EXERCISE DATA:
==================================================
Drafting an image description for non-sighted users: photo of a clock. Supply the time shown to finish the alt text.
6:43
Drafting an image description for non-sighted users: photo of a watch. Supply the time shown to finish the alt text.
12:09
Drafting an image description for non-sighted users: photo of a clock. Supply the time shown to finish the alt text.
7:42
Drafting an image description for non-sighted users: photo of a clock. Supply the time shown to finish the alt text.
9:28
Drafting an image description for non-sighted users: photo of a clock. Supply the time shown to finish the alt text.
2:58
==================================================
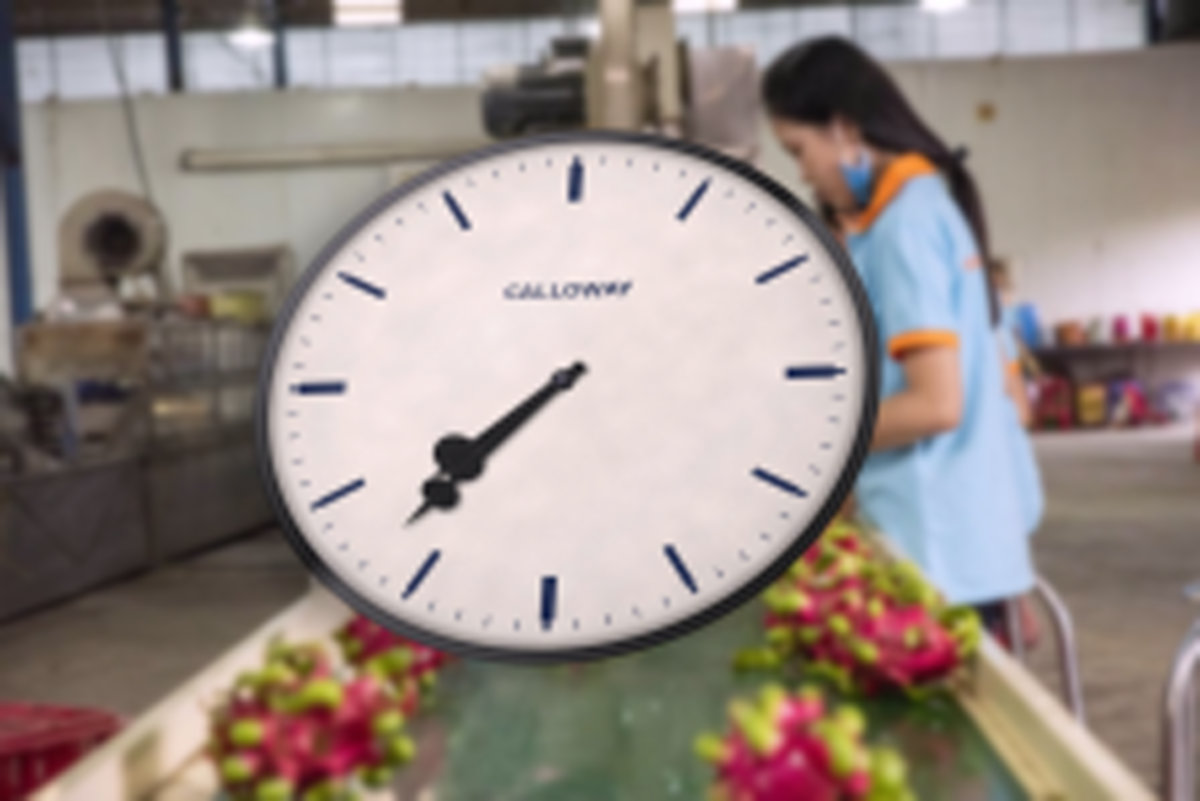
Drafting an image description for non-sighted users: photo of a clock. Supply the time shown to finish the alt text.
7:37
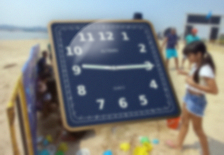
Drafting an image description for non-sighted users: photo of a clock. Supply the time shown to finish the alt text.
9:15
==================================================
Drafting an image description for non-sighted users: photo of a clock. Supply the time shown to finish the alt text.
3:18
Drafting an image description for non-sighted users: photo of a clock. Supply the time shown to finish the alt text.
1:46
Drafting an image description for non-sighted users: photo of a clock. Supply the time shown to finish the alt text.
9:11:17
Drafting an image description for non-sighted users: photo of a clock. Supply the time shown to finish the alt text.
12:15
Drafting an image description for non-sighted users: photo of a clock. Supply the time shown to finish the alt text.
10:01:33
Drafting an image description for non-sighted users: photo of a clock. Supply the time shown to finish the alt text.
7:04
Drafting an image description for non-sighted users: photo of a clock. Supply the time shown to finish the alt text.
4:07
==================================================
WRITTEN PROBLEM:
Count the lines in the items above that contain the string "watch", treating uppercase and lowercase as different. Reply with the number alone.

ANSWER FOR THE TASK:
1